The biggest surprise at Kristin Hersh’s sold-out show upstairs at the Middle East last Sunday had to be the audience members: most of them didn’t look much older than the first Throwing Muses single, which was released in 1984. So even if she has fallen off the radar in terms of the modern-rock mainstream, she’s still got fans who aren’t in it for a trip down memory lane. And that’s fortunate, because Hersh tends to discard most of her old songs whenever a new album comes out. On Sunday she played only three Throwing Muses songs — three more than she did on tour with Vic Chesnutt last year. Instead, she focused on tunes from her new solo CD, Sunny Border Blue (4AD).

The best of a good lot, the new solo album distills a theme that’s been in Hersh’s writing for the past few years. Most of its characters have strong emotional and chemical addictions, messy relationships, and complicated sex lives. Nothing too unusual in that, but Hersh is an expert at twisting her images to conjure a feeling of abandon: “Your Dirty Answer,” which both opens the album and kicked off the show, treats sex and alcohol as a pair of powerful drugs. She included the old Muses song “Cottonmouth” to show she’s always dealt with those themes, but the focus is sharper in the newer songs. The crowd was reverent enough that a genuinely funny verse from “White Suckers (“You were nice but twisted, that lame old story/We were a match made in purgatory/You didn’t disappoint me totally” — and yes, that’s a love song) went by with barely a giggle.

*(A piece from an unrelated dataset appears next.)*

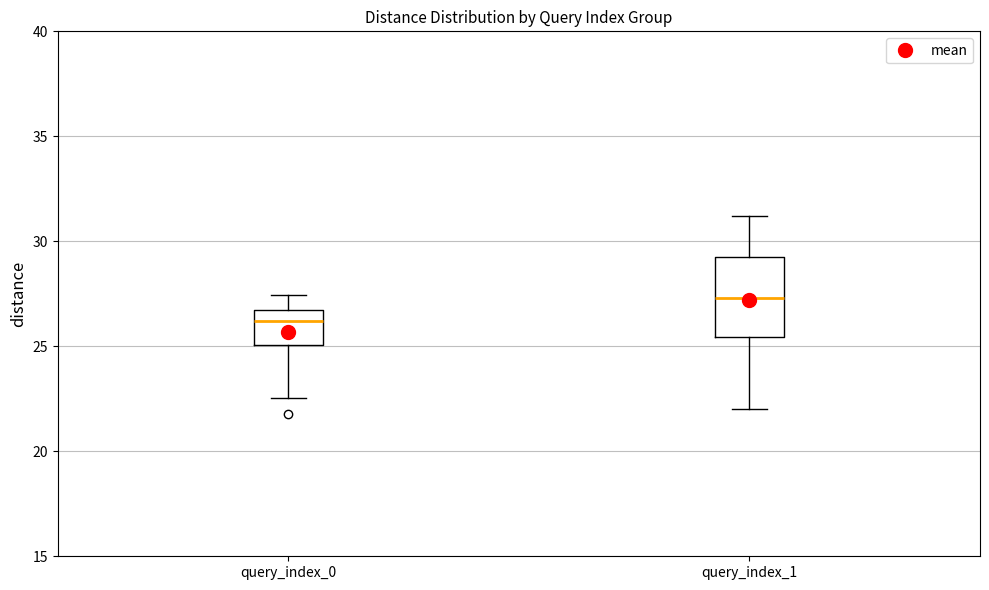

Reading left to right, read every box against the y-axis: the position of its median line, the range the box covers, and the ends of its whiskers. The values are not printed on the chart, so give them approximately, as read against the axis.

query_index_0: median 26.0, box 25.0 to 26.5, whiskers 22.5 to 27.5
query_index_1: median 27.5, box 25.5 to 29.5, whiskers 22.0 to 31.0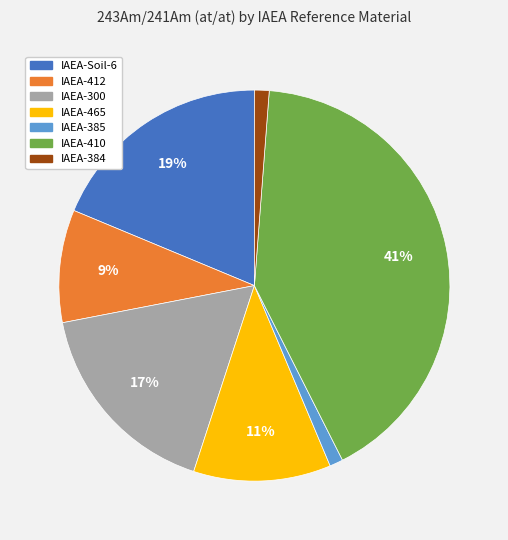

Is there a majority slice in this chart?

No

Hersh still tours without a backing band, though her sound has gotten far less acoustic on disc. The new album builds on a full-band sound through her multiple guitar and keyboard overdubs, with real and programmed drums suggesting an updated Muses sound. It also sports a stronger melodic sense than Hersh’s last couple of solo discs; she’s writing straightforward hooks instead of twisted ones these days. So there’s bound to be something missing on stage, where the songs get stripped back and she tones down her more rocking sensibility. She can deliver some of the dynamics on acoustic guitar (notably the big and ominous chords that open “Sundrops”), but the new songs have nuances that cry out to be explored by a band.

There was no lack of nuance in her vocals, which ran her usual gamut from seductive whisper to banshee wail. Once shy and intense on stage, Hersh is now chatty and intense. On Sunday she revealed her shameful habit of shopping at Wal-Mart, consoled the audience for missing The Simpsons, and admitted that she didn’t understand the additional lyrics that Michael Stipe wrote for “Your Ghost.” But just when she’s got you comfortable, she snaps back into spectral mode for “Delicate Cutters” — an old Muses song whose haunting beauty still cuts deep.